(Pixel coordinate listings)
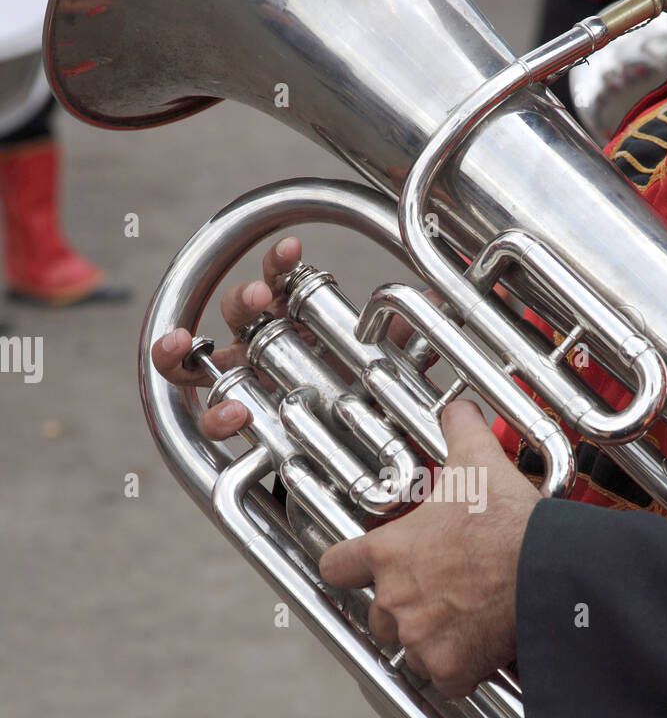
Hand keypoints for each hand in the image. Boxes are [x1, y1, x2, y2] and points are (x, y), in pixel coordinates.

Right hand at [151, 236, 440, 437]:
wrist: (362, 465)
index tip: (293, 251)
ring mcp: (240, 388)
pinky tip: (231, 415)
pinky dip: (213, 416)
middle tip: (258, 298)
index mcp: (295, 324)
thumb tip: (432, 302)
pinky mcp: (236, 429)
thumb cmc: (365, 404)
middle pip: (236, 314)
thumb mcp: (391, 372)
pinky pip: (207, 419)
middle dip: (243, 300)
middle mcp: (261, 350)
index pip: (280, 283)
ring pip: (193, 361)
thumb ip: (407, 341)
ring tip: (188, 344)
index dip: (280, 265)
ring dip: (184, 350)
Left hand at [318, 401, 540, 697]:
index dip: (348, 567)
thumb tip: (458, 407)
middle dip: (404, 610)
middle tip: (440, 597)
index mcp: (388, 552)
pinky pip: (445, 680)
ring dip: (431, 642)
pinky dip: (461, 671)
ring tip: (465, 623)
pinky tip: (482, 650)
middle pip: (378, 616)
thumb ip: (460, 431)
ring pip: (411, 651)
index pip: (336, 566)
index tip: (362, 570)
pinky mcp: (450, 668)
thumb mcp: (478, 462)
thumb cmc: (508, 519)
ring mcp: (419, 638)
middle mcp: (393, 599)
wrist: (548, 570)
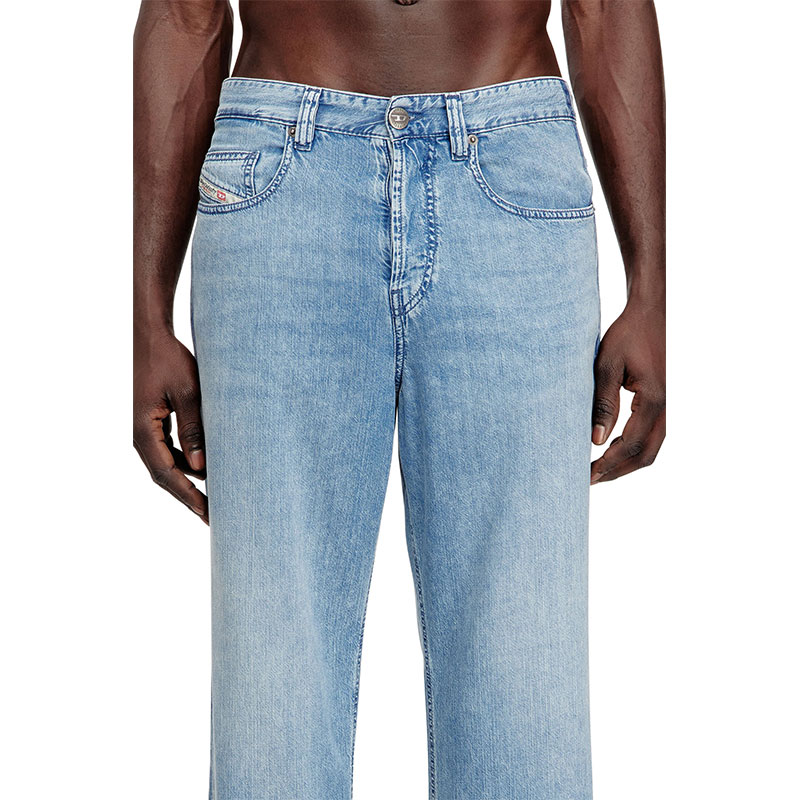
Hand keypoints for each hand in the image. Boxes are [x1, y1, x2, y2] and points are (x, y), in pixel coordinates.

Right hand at [134, 330, 207, 521]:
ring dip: (190, 481)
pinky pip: (171, 451)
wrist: (151, 336)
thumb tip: (202, 467)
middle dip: (189, 497)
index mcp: (144, 431)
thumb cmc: (169, 360)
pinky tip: (208, 469)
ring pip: (169, 465)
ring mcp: (146, 430)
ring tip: (216, 497)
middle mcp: (141, 435)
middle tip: (215, 517)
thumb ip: (194, 429)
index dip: (188, 496)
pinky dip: (188, 463)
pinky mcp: (154, 423)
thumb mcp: (188, 393)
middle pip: (166, 476)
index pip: (167, 474)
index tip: (207, 514)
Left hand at [590, 302, 665, 482]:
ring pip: (651, 448)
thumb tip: (596, 440)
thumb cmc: (626, 335)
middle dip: (617, 471)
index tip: (587, 475)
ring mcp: (668, 405)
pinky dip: (634, 449)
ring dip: (626, 463)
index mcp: (653, 399)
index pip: (631, 444)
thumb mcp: (606, 365)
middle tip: (589, 479)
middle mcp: (665, 407)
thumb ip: (603, 403)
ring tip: (598, 469)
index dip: (609, 464)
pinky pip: (652, 436)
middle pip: (646, 455)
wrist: (651, 313)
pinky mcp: (663, 402)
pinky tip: (611, 449)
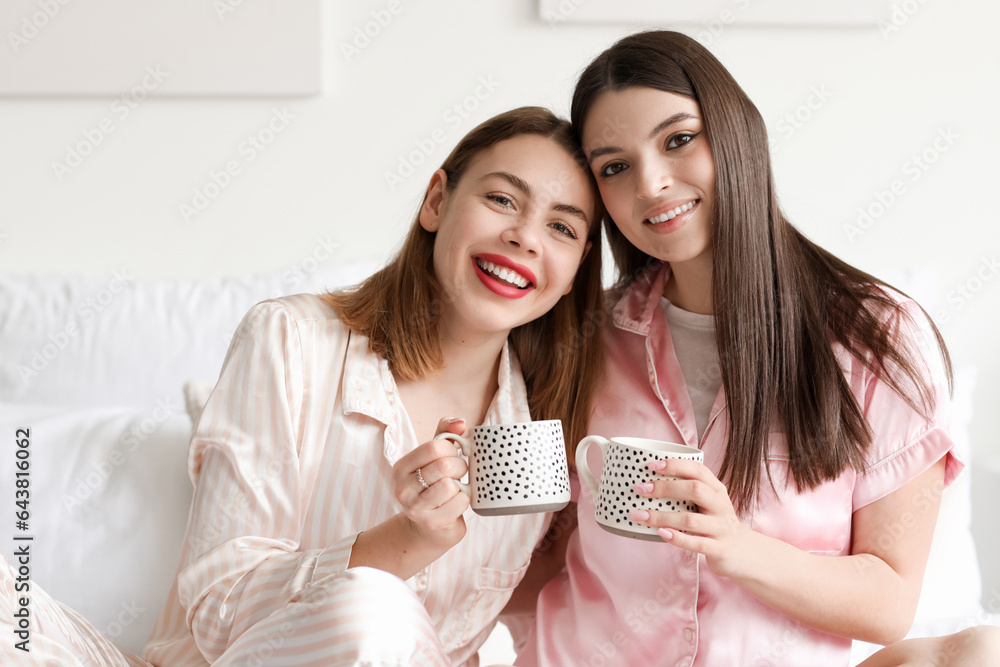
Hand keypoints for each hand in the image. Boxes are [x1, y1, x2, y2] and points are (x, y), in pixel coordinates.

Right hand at [391, 417, 470, 550]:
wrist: (430, 527)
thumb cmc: (434, 485)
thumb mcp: (435, 457)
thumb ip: (445, 433)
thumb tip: (461, 422)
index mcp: (401, 467)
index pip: (433, 447)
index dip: (451, 448)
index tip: (453, 455)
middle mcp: (403, 488)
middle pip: (444, 465)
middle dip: (460, 466)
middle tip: (458, 473)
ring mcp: (415, 508)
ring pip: (451, 485)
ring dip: (461, 485)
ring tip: (455, 488)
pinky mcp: (432, 523)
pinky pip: (460, 502)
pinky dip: (464, 500)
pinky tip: (455, 503)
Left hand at [629, 458, 754, 578]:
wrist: (743, 552)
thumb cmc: (716, 523)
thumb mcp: (709, 503)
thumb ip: (688, 492)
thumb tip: (650, 483)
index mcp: (717, 490)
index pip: (698, 470)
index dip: (675, 465)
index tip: (651, 466)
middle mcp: (720, 506)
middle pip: (695, 489)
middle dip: (665, 487)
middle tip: (641, 489)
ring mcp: (721, 528)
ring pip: (691, 519)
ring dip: (662, 517)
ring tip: (640, 516)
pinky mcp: (719, 549)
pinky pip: (697, 543)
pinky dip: (677, 538)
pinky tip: (661, 533)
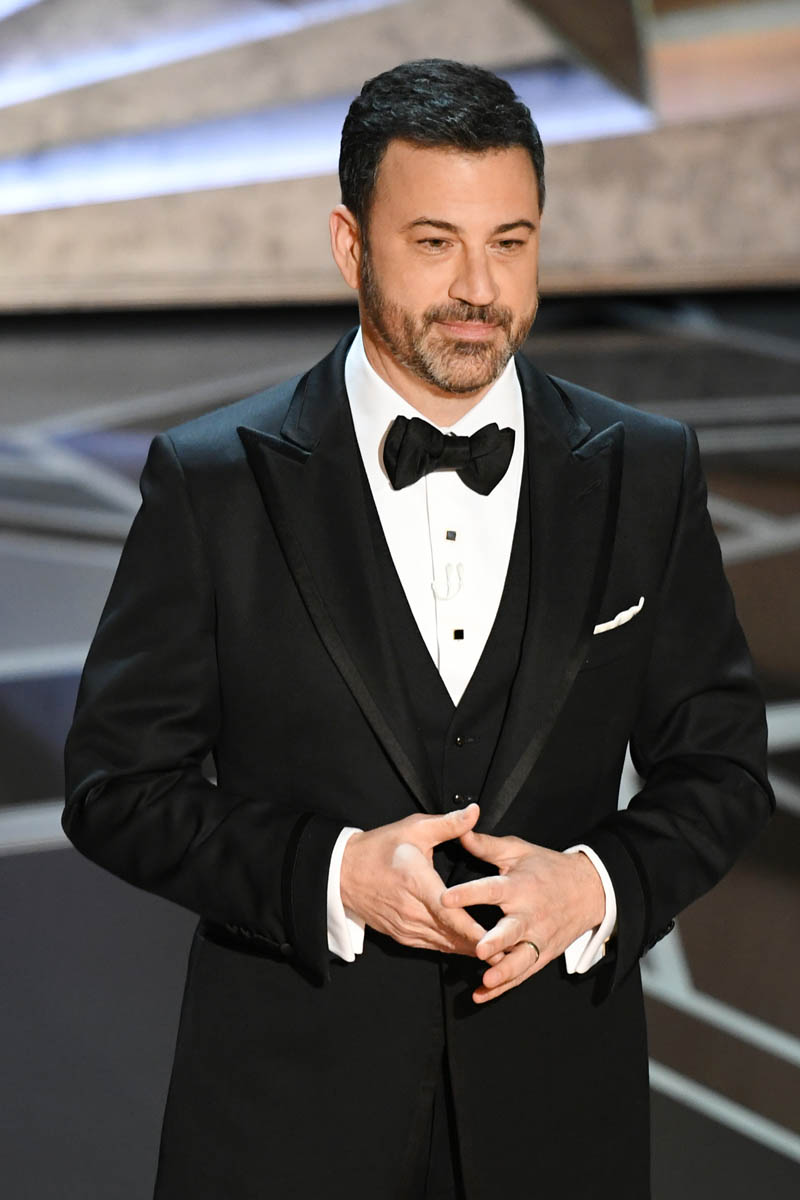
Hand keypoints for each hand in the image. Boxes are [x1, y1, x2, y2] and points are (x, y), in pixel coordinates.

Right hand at [340, 804, 489, 955]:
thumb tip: (476, 810)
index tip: (497, 936)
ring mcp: (404, 927)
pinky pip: (430, 947)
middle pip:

■ **Instructions to follow**: What is needed is an exact printout of all the entries, without the pictures.

■ **Answer to this task**:
Hand keypoints for each hand in the image. Boxes are [x1, y1, x2, y2] and points are (x, y), in pixel coordinates.

Right hand at [151, 236, 440, 437]:
wrist: (362, 465)
index tip: (293, 251)
ring mcp: (240, 388)
pinky tip: (231, 415)
pinky dip: (213, 416)
middle tip: (258, 298)
index mcp: (295, 324)
thumb tip: (432, 302)
pinky mcp: (236, 429)
thumb cmc: (365, 404)
middle pip: (236, 314)
thumb mcp: (391, 372)
pinky pip: (207, 419)
middle dip: (243, 300)
middle mcp: (261, 350)
index pip: (280, 283)
ring pip: (193, 361)
thumb ip: (407, 341)
ring tip: (188, 344)
index dip: (280, 265)
ring dip: (184, 350)
Left hand at [318, 401, 540, 697]:
index dip: (348, 567)
thumb tip: (458, 407)
middle dip: (404, 610)
middle tip: (440, 597)
index mcp: (388, 552)
pinky pip: (445, 680)
ring dip: (431, 642)
pinky dip: (461, 671)
ring tip: (465, 623)
pinky tip: (482, 650)
middle pip: (378, 616)
thumb ip: (460, 431)
ring pip: (411, 651)
index pip: (336, 566)
index tip: (362, 570)
pinky mcp: (450, 668)
thumb mcp: (478, 462)
thumb cmc: (508, 519)
ring mcp: (419, 638)
middle mcp: (393, 599)
wrist: (548, 570)
Hand keypoints for each hand in the image. Boxes are [x1, y1, x2, y2] and points are (x, y), in pixel coordinates.

Right hand at [134, 330, 207, 521]:
ring dip: (190, 481)
pinky pip: (171, 451)
wrist: (151, 336)
thumb tip: (202, 467)
middle dip: (189, 497)
index mcp: (144, 431)
thumb cmc: (169, 360)
pinky tip: (208, 469)
ring pip: (169, 465)
ring mcp: (146, 430)
ring tip: (216, 497)
middle mcp: (141, 435)
middle tip: (215, 517)
thumb ip: (194, 429)
index dip: (188, 496)
pinky dip: (188, 463)
pinky mcp: (154, 423)
thumb mcp: (188, 393)
middle pip: (166, 476)
index pip: (167, 474)
index tip: (207, 514)
Left hand at [590, 302, 665, 482]:
ring pip: (651, 448)
thumb tip: (596, 440)
thumb cmc: (626, 335)
middle dip: (617, 471)
index tip: (587, 475)
ring mcp: (668, 405)
pinky dip: (634, 449)
ring dip: (626, 463)
index mcp: (653, 399)
index pip: (631, 444)
thumb mcp: (606, 365)
middle tip: (589, 479)
middle mcp: (665, 407)
thumb ip: (603, 403)
ring tip: (598, 469)
index dip: (609, 464)
pinky pip: (652, 436)
middle pip: (646, 455)
wrist: (651, 313)
pinky mcp: (663, 402)
pinky tip: (611, 449)
Hand keypoints for each hand in the image. Boxes are [x1, y1, x2, y2] and points are (x, y), in pixel coordinates.

Right hand at [391, 417, 470, 550]:
wrist: (430, 527)
thumb cmc: (434, 485)
thumb mcp: (435, 457)
thumb ip: (445, 433)
thumb tip: (461, 422)
index mcp: (401, 467)
index pip: (433, 447)
index dip: (451, 448)
index tip: (453, 455)
middle mcp: (403, 488)
middle pip: (444, 465)
middle dip: (460, 466)
middle tip: (458, 473)
ring mcp: (415, 508)
ring pip: (451, 485)
ring dip: (461, 485)
ring tip: (455, 488)
pinky mcp: (432, 523)
pinky pip: (460, 502)
pinky dip: (464, 500)
pinky tip: (455, 503)
Left hand at [629, 458, 754, 578]:
wrist: (743, 552)
thumb cmc: (716, 523)
thumb mcp: (709, 503)
thumb ip: (688, 492)
thumb tip: (650, 483)
index mcp: (717, 490)
index pip: (698, 470)
index dip: (675, 465)
index tip: (651, 466)
middle mcp: (720, 506)
middle pip: (695, 489)
middle dip: (665, 487)
middle tip: (641, 489)
ring mcp: (721, 528)
ring pip: (691, 519)
ring dip: (662, 517)
ring tip: (640, 516)
pinky mcp: (719, 549)
pinky pip: (697, 543)
pinky dip: (677, 538)
pinky tip: (661, 533)
Hand keypoints for each hand in the image. Boxes are [x1, y1, x2, y2] and points are (x, y), in pixel coordinates.

Right hand at [340, 804, 489, 955]:
thumb tip: (476, 810)
index tip: (497, 936)
ring mcp: (404, 927)
pinky pip: (430, 947)
middle pip:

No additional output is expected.